The suspects, Elvon Adamson and Joseph R. Jarred, are asserted to have driven away in their automobile at a high rate of speed after collecting $50 from three MacMarr clerks whom they forced into the meat department ice box at pistol point.
While the bandits were making an unsuccessful attempt to open the store safe, Fred Schwoerer of 1092 North Catalina avenue, one of the victims, seized the oppportunity to peer out of the door and obtain a description of the robbers’ automobile which they had parked in the rear of the building.
As the gunmen dashed for their machine, Schwoerer telephoned a description of the men and the car to the police, paying no attention to threats of death if the employees moved from the ice box. The report of the robbery and the descriptions were immediately broadcast to patrol cars by D.R. Hamilton, police radio announcer.
Patrolmen H.D. Mallone and C.B. Lay were cruising about near the intersection of South El Molino avenue and Alpine street when they received orders through the patrol car’s radio receiver to halt the bandits in the event they tried to escape toward Los Angeles via South Fair Oaks avenue.
At the intersection of Fair Oaks and Glenarm street, the officers saw a car speeding south which answered the description and succeeded in overtaking it after a half-mile chase.
One of the bandit suspects attempted to snatch his revolver from its holster, but Lay “beat him to the draw,” and the prisoners were handcuffed after surrendering their revolvers.
They described themselves as Joseph R. Jarred, 25 years of age, 5868 San Pedro street, Los Angeles, and Elvon Adamson, 20, of 2661 South Strathmore street, Wilmar. They denied implication in the hold-up, but were identified by their victims.

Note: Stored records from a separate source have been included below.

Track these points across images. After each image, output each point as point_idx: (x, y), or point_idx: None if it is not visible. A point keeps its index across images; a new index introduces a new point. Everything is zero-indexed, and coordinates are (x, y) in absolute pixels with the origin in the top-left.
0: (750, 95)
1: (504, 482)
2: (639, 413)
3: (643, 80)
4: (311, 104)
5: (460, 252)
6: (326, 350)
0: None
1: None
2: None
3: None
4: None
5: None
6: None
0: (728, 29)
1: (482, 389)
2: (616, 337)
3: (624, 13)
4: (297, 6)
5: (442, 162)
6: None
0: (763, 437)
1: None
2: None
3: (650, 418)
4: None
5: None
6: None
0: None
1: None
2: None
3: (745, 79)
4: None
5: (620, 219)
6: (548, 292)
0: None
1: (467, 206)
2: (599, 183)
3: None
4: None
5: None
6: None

Because of crowded conditions in the old jail, and to prevent them from communicating, the suspects won the doubtful honor of being the first orthodox inmates of the new $200,000 jail building on North Broadway which will be formally opened within a few days.
The arresting officers, both of whom are members of the police football team which meets the firemen in the Rose Bowl Friday night, were congratulated by Chief of Police Charles H. Kelley.
“The radio system, the first police broadcaster in the State, now promises to be our finest line of defense against the underworld,” Chief Kelley declared.